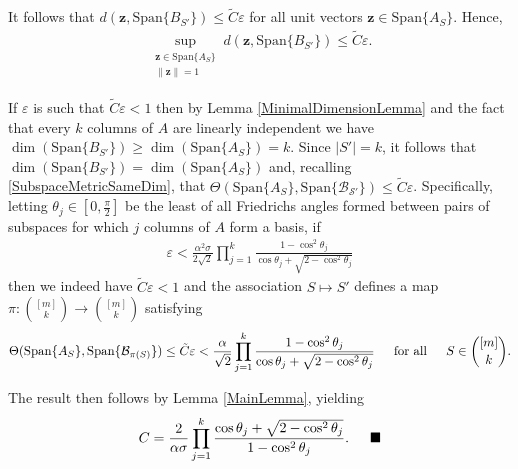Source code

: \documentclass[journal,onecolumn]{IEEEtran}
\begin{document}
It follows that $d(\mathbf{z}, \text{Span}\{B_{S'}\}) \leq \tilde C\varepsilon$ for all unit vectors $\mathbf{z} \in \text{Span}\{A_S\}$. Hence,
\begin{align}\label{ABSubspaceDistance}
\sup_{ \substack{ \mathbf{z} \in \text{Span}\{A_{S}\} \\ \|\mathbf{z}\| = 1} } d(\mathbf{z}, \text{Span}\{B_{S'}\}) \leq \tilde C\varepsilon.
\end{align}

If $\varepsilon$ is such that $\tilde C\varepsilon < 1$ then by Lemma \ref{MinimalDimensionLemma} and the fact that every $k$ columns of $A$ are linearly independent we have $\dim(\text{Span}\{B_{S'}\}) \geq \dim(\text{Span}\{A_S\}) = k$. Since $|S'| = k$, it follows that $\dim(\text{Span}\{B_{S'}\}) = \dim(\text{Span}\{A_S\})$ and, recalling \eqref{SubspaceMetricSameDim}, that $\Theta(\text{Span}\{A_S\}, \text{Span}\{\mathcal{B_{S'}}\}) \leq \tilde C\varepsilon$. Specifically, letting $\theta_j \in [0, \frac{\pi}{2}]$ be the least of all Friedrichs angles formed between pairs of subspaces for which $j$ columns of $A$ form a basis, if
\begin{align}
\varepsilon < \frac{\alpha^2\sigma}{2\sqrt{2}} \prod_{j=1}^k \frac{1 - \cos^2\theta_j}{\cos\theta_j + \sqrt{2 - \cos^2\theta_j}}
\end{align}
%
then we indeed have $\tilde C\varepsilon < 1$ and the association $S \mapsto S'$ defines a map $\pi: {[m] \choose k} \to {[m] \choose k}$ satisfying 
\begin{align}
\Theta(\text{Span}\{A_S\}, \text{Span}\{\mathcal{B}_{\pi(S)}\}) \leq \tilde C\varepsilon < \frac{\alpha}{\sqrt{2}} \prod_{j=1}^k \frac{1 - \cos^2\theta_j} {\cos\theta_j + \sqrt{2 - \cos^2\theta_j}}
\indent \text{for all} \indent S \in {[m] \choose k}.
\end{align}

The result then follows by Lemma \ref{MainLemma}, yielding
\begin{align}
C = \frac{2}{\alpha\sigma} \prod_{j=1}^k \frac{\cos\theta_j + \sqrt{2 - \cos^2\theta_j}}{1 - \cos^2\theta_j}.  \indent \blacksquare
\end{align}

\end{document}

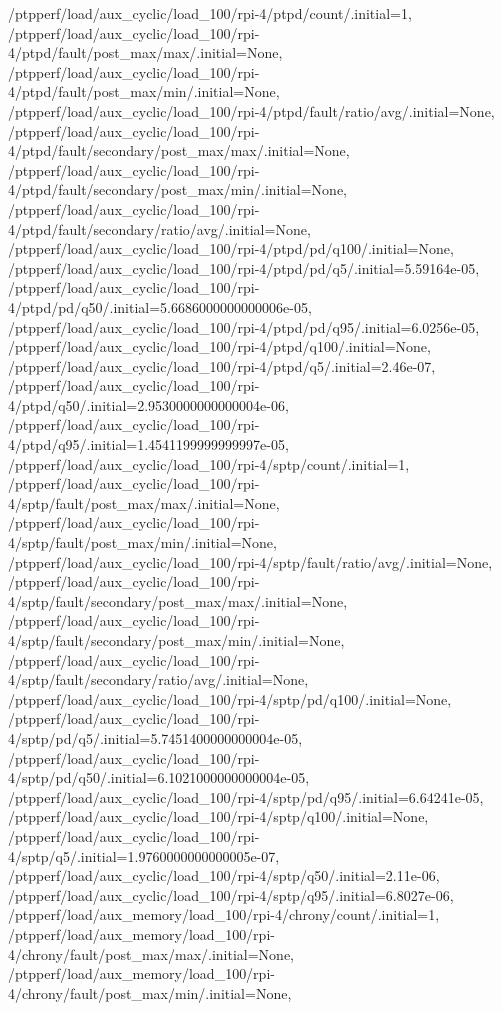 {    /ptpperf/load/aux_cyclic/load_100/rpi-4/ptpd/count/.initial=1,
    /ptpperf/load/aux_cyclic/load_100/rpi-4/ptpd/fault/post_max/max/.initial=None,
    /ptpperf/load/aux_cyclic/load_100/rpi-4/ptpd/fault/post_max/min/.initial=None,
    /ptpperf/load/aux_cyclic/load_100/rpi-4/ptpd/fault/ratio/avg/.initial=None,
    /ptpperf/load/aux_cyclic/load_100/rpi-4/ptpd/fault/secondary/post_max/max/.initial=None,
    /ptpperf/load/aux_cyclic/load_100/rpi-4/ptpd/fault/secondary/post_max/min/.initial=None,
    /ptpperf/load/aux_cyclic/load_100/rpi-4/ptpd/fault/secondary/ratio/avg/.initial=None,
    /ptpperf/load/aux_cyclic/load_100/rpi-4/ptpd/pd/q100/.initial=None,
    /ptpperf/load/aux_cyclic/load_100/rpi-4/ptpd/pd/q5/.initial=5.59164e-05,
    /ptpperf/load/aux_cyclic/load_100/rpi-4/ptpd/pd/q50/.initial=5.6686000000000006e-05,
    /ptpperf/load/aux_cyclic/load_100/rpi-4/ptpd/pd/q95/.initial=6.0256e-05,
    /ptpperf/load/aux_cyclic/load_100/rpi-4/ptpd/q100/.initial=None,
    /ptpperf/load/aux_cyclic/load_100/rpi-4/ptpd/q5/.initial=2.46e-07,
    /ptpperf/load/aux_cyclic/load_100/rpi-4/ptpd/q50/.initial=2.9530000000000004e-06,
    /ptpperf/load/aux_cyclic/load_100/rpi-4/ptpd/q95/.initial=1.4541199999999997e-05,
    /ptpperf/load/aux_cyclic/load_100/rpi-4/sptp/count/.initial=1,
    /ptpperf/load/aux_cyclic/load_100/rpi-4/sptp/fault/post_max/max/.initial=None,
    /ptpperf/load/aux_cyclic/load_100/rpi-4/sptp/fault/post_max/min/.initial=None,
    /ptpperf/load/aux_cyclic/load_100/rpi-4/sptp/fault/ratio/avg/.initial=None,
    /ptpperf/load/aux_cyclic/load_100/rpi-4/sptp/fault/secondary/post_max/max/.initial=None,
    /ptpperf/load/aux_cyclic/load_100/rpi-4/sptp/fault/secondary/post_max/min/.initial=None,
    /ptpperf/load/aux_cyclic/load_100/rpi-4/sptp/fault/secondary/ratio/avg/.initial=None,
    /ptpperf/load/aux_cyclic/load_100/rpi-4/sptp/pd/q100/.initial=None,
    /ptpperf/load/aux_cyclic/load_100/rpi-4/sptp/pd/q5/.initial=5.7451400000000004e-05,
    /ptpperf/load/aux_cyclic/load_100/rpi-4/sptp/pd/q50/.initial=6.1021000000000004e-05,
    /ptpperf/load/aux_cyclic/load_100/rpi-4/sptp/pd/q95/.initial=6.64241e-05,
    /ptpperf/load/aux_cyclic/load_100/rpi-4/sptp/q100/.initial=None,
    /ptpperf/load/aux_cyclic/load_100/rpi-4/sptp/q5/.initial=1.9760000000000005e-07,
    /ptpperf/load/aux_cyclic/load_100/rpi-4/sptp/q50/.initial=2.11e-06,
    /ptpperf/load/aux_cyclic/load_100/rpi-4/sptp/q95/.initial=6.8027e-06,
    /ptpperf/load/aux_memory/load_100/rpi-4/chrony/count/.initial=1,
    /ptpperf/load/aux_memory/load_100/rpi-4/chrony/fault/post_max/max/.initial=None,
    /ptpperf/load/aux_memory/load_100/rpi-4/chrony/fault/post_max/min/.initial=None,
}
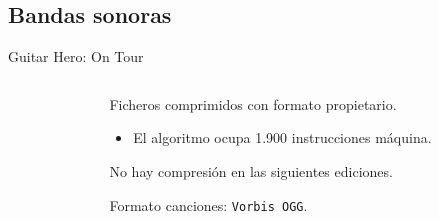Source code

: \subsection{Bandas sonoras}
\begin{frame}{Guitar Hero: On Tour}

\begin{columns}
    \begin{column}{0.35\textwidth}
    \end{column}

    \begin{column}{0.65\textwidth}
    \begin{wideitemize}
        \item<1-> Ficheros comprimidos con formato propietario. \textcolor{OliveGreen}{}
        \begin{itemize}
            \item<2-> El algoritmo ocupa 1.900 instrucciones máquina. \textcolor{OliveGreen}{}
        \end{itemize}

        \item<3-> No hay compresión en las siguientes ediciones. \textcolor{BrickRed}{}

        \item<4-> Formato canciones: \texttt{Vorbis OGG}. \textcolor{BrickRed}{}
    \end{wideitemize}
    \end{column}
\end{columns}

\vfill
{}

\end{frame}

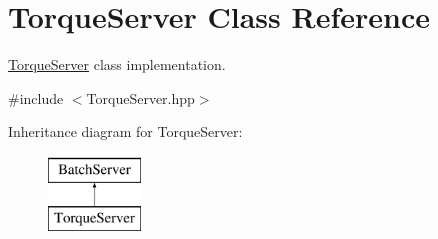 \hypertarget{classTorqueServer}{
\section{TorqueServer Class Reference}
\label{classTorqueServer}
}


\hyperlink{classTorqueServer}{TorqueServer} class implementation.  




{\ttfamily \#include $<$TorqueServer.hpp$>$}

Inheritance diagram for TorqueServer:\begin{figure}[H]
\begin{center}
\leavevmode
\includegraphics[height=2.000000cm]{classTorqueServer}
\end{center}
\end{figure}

# The task
Look through the material above and pick out each line holding the word "OliveGreen".

# Response
        \item<1-> Ficheros comprimidos con formato propietario. \textcolor{OliveGreen}{}
            \item<2-> El algoritmo ocupa 1.900 instrucciones máquina. \textcolor{OliveGreen}{}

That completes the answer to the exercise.